Approximately one year later, the plaintiff received a call with a prerecorded message “informing him of the availability of flu shots for the upcoming flu season at Rite Aid pharmacies.” It was this call that prompted the plaintiff’s lawsuit, where he alleged that while he may have provided express consent verbally, Rite Aid violated the TCPA because it did not obtain his prior express written consent.
The Second Circuit disagreed. The Second Circuit noted that while current FCC regulations require prior express written consent for advertising or telemarketing message calls, the FCC created an exemption from the written consent requirement for a “‘health care’ message made by, or on behalf of, a ‘covered entity’ or its ‘business associate.’” Thus, automated health care calls require only prior express consent, not prior express written consent, and are not subject to other heightened disclosure requirements that come with typical telemarketing messages.
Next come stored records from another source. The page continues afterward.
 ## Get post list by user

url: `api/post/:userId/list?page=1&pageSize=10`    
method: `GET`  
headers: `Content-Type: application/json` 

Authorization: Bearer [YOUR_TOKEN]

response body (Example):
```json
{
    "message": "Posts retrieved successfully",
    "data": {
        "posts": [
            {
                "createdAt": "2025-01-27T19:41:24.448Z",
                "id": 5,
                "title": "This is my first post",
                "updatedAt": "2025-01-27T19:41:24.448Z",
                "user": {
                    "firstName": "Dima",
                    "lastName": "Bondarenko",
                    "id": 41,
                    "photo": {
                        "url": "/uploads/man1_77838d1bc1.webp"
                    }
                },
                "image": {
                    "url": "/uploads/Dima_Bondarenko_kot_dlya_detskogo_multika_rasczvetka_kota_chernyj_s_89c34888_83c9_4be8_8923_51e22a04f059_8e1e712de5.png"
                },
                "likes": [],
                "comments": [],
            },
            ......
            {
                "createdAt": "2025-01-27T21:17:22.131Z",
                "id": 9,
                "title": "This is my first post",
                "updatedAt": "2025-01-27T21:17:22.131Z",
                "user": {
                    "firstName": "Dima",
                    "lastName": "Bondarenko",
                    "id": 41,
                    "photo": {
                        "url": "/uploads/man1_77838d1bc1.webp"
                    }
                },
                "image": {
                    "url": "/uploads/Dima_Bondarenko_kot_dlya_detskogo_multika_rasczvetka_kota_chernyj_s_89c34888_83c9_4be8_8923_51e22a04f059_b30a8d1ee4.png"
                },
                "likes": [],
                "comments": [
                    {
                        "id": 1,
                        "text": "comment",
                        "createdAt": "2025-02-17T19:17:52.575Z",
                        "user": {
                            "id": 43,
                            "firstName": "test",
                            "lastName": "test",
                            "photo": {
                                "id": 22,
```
The Second Circuit further disagreed with the plaintiff that Rite Aid’s prerecorded message was not a health care message. The Court acknowledged that there “may well be messages that, though purportedly delivering a health care message, are so laden with marketing material as to raise a factual issue as to whether they fall outside the health care exemption. But the text of Rite Aid’s message here . . . raises no such concerns and comes within the exemption as a matter of law.”
The case is Zani v. Ride Aid Headquarters Corp., No. 17-1230-CV, 2018 WL 992309 (2d Cir. Feb. 21, 2018).